(Beginning of Source text)
Trapezoidal Trajectory Planner

Hello everyone,

Over the last few weeks I’ve been working on implementing a trajectory planner for use with ODrive, and I’m excited to say that stage one - Trapezoidal (acceleration limited) trajectories - is ready for testing. There is a pull request for it here, and you can pull the branch directly here


Results first! Everyone loves graphs, and thanks to @Richard_Parsons we were able to get graphs from real-time testing (not just Python simulations). Richard used his flywheel setup to create a challenging high-inertia system for ODrive.

Unplanned move with high gains:

Same gains, with planner

Long distance move after tuning:

Calling move_to_pos in the middle of a move:

Using The Planner

To use it, you need to first setup your trajectory planner limits (in encoder counts):

<odrv>.<axis>.trap_traj.config.vel_limit = <Float>
<odrv>.<axis>.trap_traj.config.accel_limit= <Float>
<odrv>.<axis>.trap_traj.config.decel_limit = <Float>

Note: You may want to set your controller.vel_limit slightly higher than your planned move velocity limit, to act as a safety without getting in the way.

Then, you can simply make function calls to move_to_pos() as follows:

The move_to_pos command takes a position in encoder counts, computes a trajectory, and then switches the ODrive controller into CTRL_MODE_PLANNED_MOVE_CONTROL (4). In this mode, ODrive computes a new position and velocity setpoint during every update cycle. Current setpoint will also be used in the future when we have a good way to convert from acceleration to current/torque. When the move is complete, pos_setpoint is set to the final position, and vel_setpoint is set to 0. The controller then returns to CTRL_MODE_POSITION_CONTROL to maintain position.

Changes to the trajectory kinematic limits can be made during a move without breaking the planner, but move_to_pos must be called immediately after to recompute the trajectory.


The algorithm itself is an implementation of this paper (PDF Warning), which goes on to describe a fast time-optimal jerk-limited planner (which we plan to finish in the future). The implementation was first tested thoroughly in Python to ensure that all corner cases were handled gracefully, including short moves, overshoots, and mid-move kinematic limit changes . The C++ code came directly from the Python, with slight modifications to improve real-time behaviour. The python code is included under the “Tools” folder in the ODrive repository.

The algorithm is very fast, robust, and can be expanded to multi-axis synchronization by computing all trajectories in time-optimal mode, then using the slowest time and recomputing the trajectories in fixed-time mode. They demonstrate this with a 6 axis robot


I can’t stress enough just how big a difference this trajectory planner makes to the usefulness of odrive. It allows you to set very high PID gains so that the motor behaves like a stepper motor in terms of having a high stiffness when holding position while also allowing you to make rapid moves without overshooting your target position. I’m sure this feature will be very useful for almost everyone in the odrive community.

Great work @Wetmelon and I’m looking forward to trying out your multaxis planer when that ready :grinning:

Oh and for anyone wanting to learn more about trajectory planners I found this course to be quite informative.


A post was merged into an existing topic: How to use github?

Super curious about that flywheel, Richard… Is it part of some project?

The flywheel is for no specific project. Its just something I had on hand and so I thought it could be useful to for testing with the trajectory generator among other things. If you were ever wanting to make your own you could making a motor adaptor for one of these weights provided you kept the RPM low for dynamic balancing reasons.
(End of Source text)
▸ Task instructions
a – In the trajectory planner thread, which mode does the controller go back to once a planned move is complete?
b – Duplicate a passage from the trajectory planner thread word for word. Begin at the words "The move_to_pos command" and stop after "recompute the trajectory.".
(Beginning of Source information)
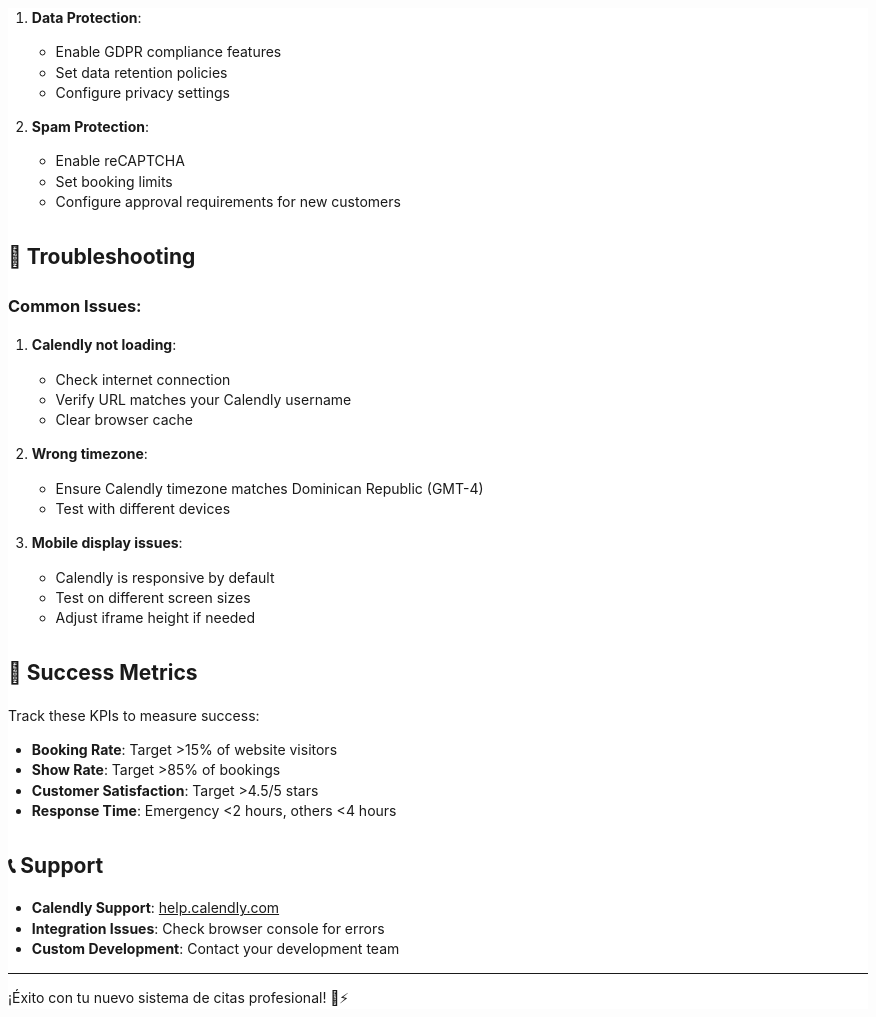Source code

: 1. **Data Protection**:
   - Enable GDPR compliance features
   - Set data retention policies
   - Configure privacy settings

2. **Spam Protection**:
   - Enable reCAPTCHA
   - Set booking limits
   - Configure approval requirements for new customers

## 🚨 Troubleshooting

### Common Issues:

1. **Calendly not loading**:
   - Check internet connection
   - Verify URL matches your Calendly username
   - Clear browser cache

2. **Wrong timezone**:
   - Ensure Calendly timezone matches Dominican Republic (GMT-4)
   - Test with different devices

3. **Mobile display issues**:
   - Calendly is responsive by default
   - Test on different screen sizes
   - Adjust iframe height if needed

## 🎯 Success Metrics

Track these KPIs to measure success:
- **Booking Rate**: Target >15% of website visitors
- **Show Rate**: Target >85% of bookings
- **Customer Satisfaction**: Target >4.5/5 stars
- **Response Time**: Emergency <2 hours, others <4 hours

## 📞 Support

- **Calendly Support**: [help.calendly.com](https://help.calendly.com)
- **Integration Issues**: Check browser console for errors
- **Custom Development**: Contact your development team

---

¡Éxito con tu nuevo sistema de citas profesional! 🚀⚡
(End of Source information)
(Beginning of Source information)
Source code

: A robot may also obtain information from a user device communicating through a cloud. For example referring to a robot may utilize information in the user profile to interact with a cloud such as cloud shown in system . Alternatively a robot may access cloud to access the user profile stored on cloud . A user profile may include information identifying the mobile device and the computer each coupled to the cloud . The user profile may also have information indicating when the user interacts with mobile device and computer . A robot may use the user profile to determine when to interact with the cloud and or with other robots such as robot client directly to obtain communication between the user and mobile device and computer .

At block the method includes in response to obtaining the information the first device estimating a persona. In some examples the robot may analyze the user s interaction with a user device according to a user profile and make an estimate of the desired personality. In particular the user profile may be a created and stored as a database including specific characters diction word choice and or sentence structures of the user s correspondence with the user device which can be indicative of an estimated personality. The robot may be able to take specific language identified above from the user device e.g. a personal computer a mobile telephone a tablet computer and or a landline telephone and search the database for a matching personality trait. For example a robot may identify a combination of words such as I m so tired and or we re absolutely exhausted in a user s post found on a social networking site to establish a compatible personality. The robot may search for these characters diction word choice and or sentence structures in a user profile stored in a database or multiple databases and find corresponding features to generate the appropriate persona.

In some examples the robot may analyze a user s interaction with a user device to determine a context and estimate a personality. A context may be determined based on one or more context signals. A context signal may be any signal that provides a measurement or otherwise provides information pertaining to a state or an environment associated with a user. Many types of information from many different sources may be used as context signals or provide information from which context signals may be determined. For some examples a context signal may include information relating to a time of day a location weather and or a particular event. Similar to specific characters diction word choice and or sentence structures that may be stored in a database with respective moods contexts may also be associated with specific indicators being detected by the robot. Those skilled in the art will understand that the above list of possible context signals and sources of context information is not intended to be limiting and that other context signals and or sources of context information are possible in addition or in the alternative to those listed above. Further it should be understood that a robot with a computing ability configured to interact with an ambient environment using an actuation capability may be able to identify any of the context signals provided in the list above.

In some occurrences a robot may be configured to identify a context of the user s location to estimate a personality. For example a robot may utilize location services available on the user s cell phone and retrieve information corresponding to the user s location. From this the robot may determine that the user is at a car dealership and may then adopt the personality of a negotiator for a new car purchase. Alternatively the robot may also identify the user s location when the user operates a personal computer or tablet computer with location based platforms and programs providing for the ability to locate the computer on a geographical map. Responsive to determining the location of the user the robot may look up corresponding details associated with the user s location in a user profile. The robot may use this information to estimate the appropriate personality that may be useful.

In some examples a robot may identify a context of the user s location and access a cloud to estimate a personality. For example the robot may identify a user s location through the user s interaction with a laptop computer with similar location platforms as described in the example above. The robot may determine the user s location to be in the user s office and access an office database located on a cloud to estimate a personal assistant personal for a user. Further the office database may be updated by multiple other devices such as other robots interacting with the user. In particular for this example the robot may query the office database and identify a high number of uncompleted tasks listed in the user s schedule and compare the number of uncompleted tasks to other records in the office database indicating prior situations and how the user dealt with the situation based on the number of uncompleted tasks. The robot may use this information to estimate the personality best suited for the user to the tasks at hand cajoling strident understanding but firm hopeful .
(End of Source information)
▸ Answers by item
a – CTRL_MODE_POSITION_CONTROL

b –
The move_to_pos command takes a position in encoder counts, computes a trajectory, and then switches the ODrive controller into CTRL_MODE_PLANNED_MOVE_CONTROL (4). In this mode, ODrive computes a new position and velocity setpoint during every update cycle. Current setpoint will also be used in the future when we have a good way to convert from acceleration to current/torque. When the move is complete, pos_setpoint is set to the final position, and vel_setpoint is set to 0. The controller then returns to CTRL_MODE_POSITION_CONTROL to maintain position.

Changes to the trajectory kinematic limits can be made during a move without breaking the planner, but move_to_pos must be called immediately after to recompute the trajectory.